Federal Rule of Civil Procedure 55 governs the procedures for entry of default and default judgment. See Fed. R. Civ. P. 55. In light of Rule 55, the United States Court of Appeals for the Third Circuit ("Third Circuit") has set forth a two-step process for attaining a default judgment. Husain v. Casino Control Com'n, 265 Fed. App'x 130, 133 (3d Cir. 2008) (citing 10A Charles Allen Wright, Arthur R. Miller, Mary Kay Kane, Federal Practice and Procedure § 2682 (2007)). First, a party must successfully request the Clerk of Court to enter the other party's default. Fed. R. Civ. P. 55(a); Husain, 265 Fed. App'x at 133. Second, after receiving the Clerk's entry of default, the party must submit a motion for default judgment to the court. Fed. R. Civ. P. 55(b); Husain, 265 Fed. App'x at 133. Adherence to this procedural sequence is essential as courts have consistently held that the Clerk must first enter a default in order to proceed with a motion to grant default judgment. Husain, 265 Fed. App'x at 133 (finding that entry of default by the Clerk is a "general prerequisite" to attain a default judgment by the court); see also Limehouse v. Delaware, 144 F. App'x 921, 923 (3d Cir. 2008) (affirming court's denial of default judgment where plaintiff failed to obtain entry of default); Bensalem Park Maint., Ltd. v. Metro. Reg'l Council of Carpenters, No. 11-2233, 2011 WL 2633154, at *4 (E.D. Pa. July 5, 2011) (denying motion for default as procedurally improper in absence of entry of default).
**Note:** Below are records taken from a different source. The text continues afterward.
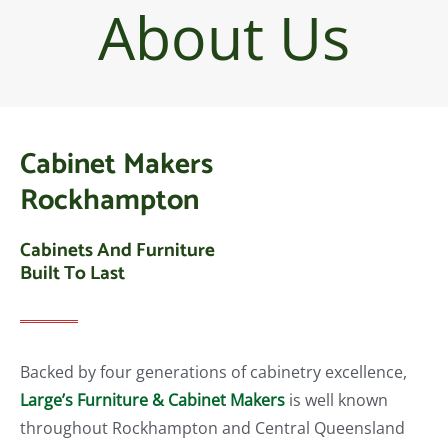
About Us
Cabinet Makers
Rockhampton
Cabinets And Furniture
Built To Last
Backed by four generations of cabinetry excellence,
Large’s Furniture & Cabinet Makers
is well known
throughout Rockhampton and Central Queensland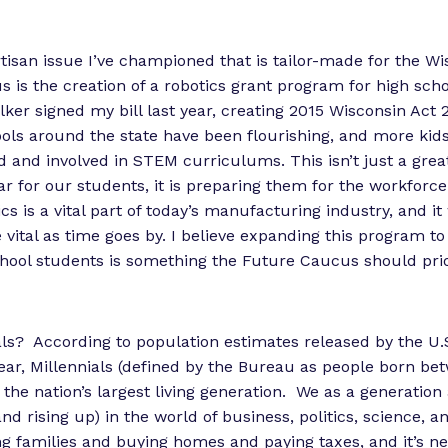
tisan issue I’ve championed that is tailor-made for the Wi
 is the creation of a robotics grant program for high sch
lker signed my bill last year, creating 2015 Wisconsin Act 
ols around the state have been flourishing, and more kid
ed and involved in STEM curriculums. This isn’t just a grea
ar for our students, it is preparing them for the workforce
cs is a vital part of today’s manufacturing industry, and it 
ital as time goes by. I believe expanding this program to
chool students is something the Future Caucus should prio
ls? According to population estimates released by the U.
ear, Millennials (defined by the Bureau as people born be
 the nation’s largest living generation. We as a generation
and rising up) in the world of business, politics, science, 
ng families and buying homes and paying taxes, and it’s ne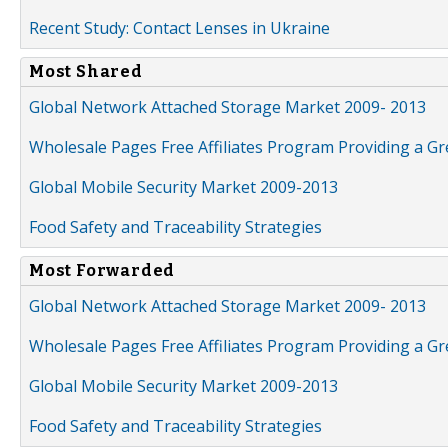
Recent Study: Contact Lenses in Ukraine
Most Shared
Global Network Attached Storage Market 2009- 2013
Wholesale Pages Free Affiliates Program Providing a G
Global Mobile Security Market 2009-2013
Food Safety and Traceability Strategies
Most Forwarded
Global Network Attached Storage Market 2009- 2013
Wholesale Pages Free Affiliates Program Providing a G
Global Mobile Security Market 2009-2013
Food Safety and Traceability Strategies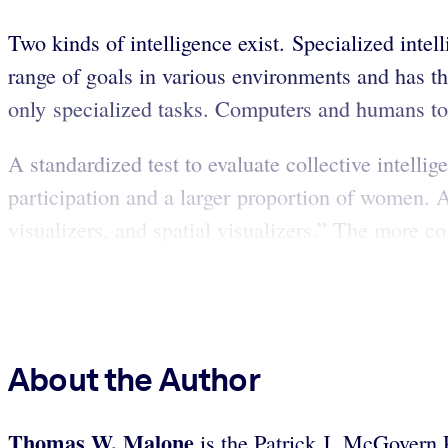
Two kinds of intelligence exist. Specialized intel
range of goals in various environments and has t
only specialized tasks. Computers and humans to
A standardized test to evaluate collective intelli
participation and a larger proportion of women. A
visualizers, and spatial visualizers.” The more coll
About the Author
Thomas W. Malone
is the Patrick J. McGovern 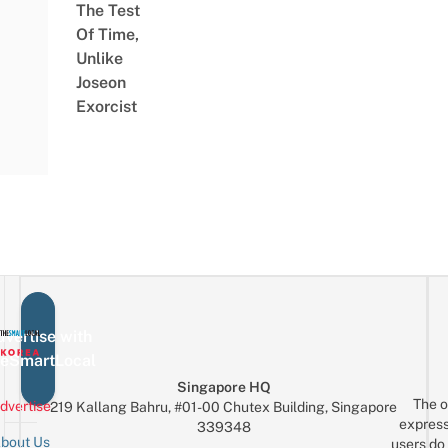
The Test
Of Time,
Unlike
Joseon
Exorcist
vertise with
eSmartLocal
Singapore HQ
The o
dvertise
219 Kallang Bahru, #01-00 Chutex Building, Singapore
express
339348
bout Us
users do 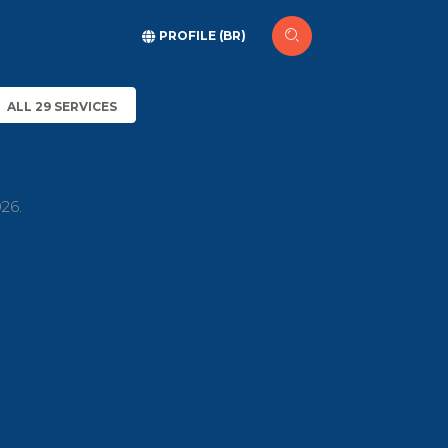
PROFILE (BR)
ALL 29 SERVICES
26.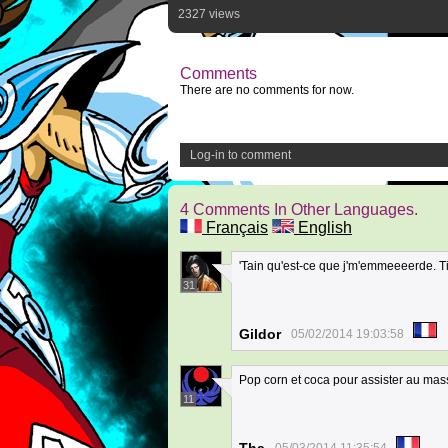
2327 views
Comments
There are no comments for now.
Log-in to comment
4 Comments In Other Languages.
Français
English
'Tain qu'est-ce que j'm'emmeeeerde. Tien
31
Gildor
05/02/2014 19:03:58
Pop corn et coca pour assister au ma
11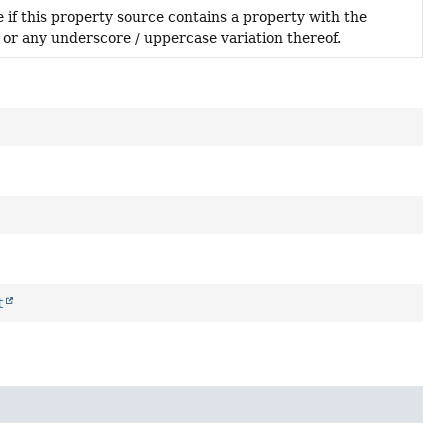
 if this property source contains a property with the
 or any underscore / uppercase variation thereof.
t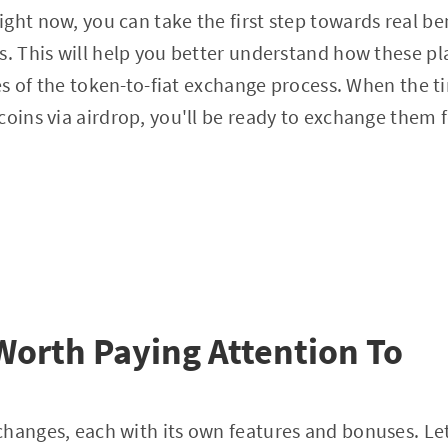
ght now, you can take the first step towards real be
s. This will help you better understand how these p
ies of the token-to-fiat exchange process. When the t
coins via airdrop, you'll be ready to exchange them 
orth Paying Attention To
hanges, each with its own features and bonuses. Let'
The sole issue before this Court is whether granting a default judgment in favor of Plaintiff is proper. Defendant contends that Plaintiff has ignored the two-step process necessary to garner default judgment. Specifically, Defendant asserts that Plaintiff failed to satisfy the first requirement of Rule 55 by attaining an entry of default judgment by the Clerk of Court. Thus, Defendant argues that Plaintiff's Motion for Default Judgment should be denied as premature and procedurally improper.
A review of the docket supports Defendant's contentions that an entry of default has not been entered by the Clerk of Court. In spite of the absence of the entry, Plaintiff filed a Motion for Default Judgment with this Court. The relevant case law is clear that in the absence of an entry of default by the Clerk of Court, courts are precluded from granting a motion for default judgment. Husain, 265 Fed. App'x at 133; Limehouse, 144 F. App'x at 923; Bensalem Park, 2011 WL 2633154, at *4; Int'l Union of Painters and Allied Trades Dist. Council 711 Health & Welfare, Vacation and Finishing Trades Inst. Funds, et al., v. Village Glass Inc., No. 11-1023, 2012 WL 209076, at *1 (D.N.J. Jan. 24, 2012); Composition Roofers Local No. 10 Pension Fund v. VMG Group, No. 12-343, 2012 WL 1207219, at *1 (D.N.J. Apr. 10, 2012). Thus, Plaintiff's failure to follow the proper procedure is fatal to his Motion for Default Judgment. Accordingly, Plaintiff's Motion for Default Judgment is denied.